• YOUR INSTRUCTIONS: Find all lines in the listing that include the word "down", then copy them.

• DATA SUPPLIED:
BEGIN
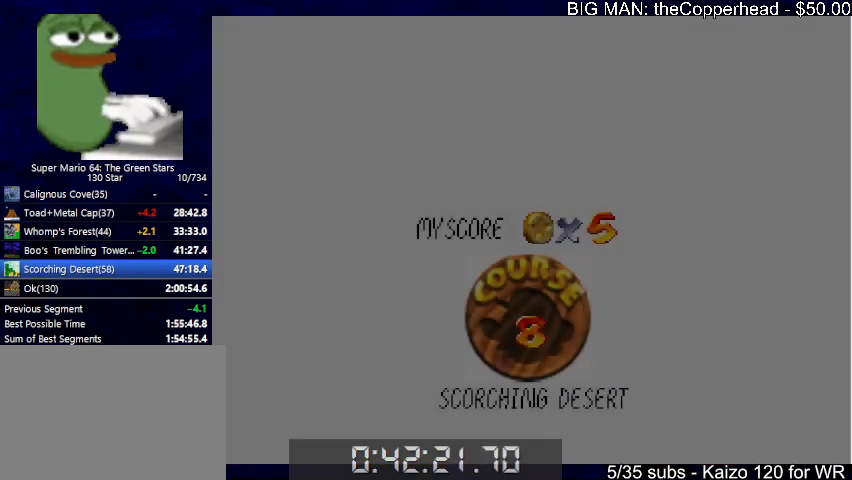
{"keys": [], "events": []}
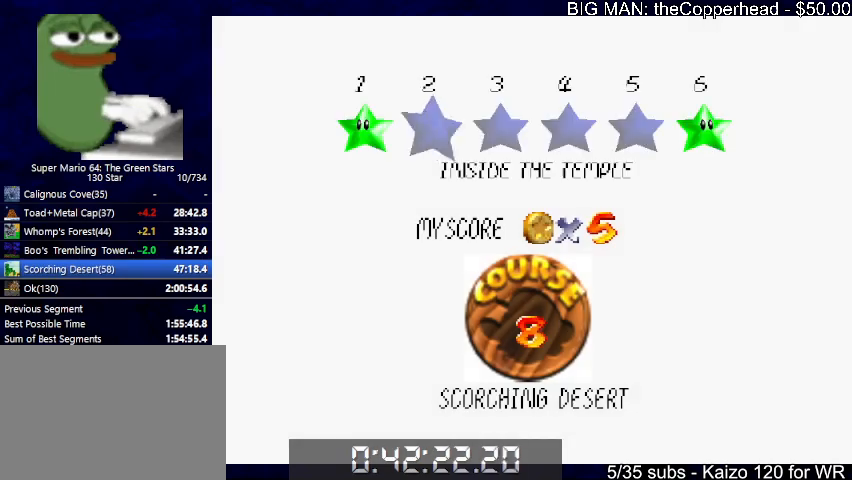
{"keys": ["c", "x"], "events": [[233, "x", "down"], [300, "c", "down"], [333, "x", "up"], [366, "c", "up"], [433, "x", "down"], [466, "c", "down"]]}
END
BEGIN
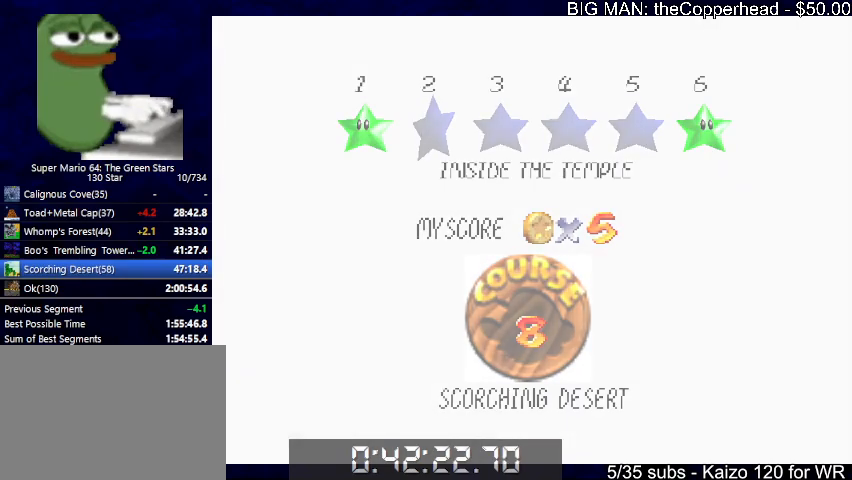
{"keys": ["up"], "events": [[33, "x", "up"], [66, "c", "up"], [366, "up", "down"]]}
END
• RESPONSE TO THIS EXERCISE:
{"keys": ["c", "x"], "events": [[233, "x", "down"], [300, "c", "down"], [333, "x", "up"], [366, "c", "up"], [433, "x", "down"], [466, "c", "down"]]}
{"keys": ["up"], "events": [[33, "x", "up"], [66, "c", "up"], [366, "up", "down"]]}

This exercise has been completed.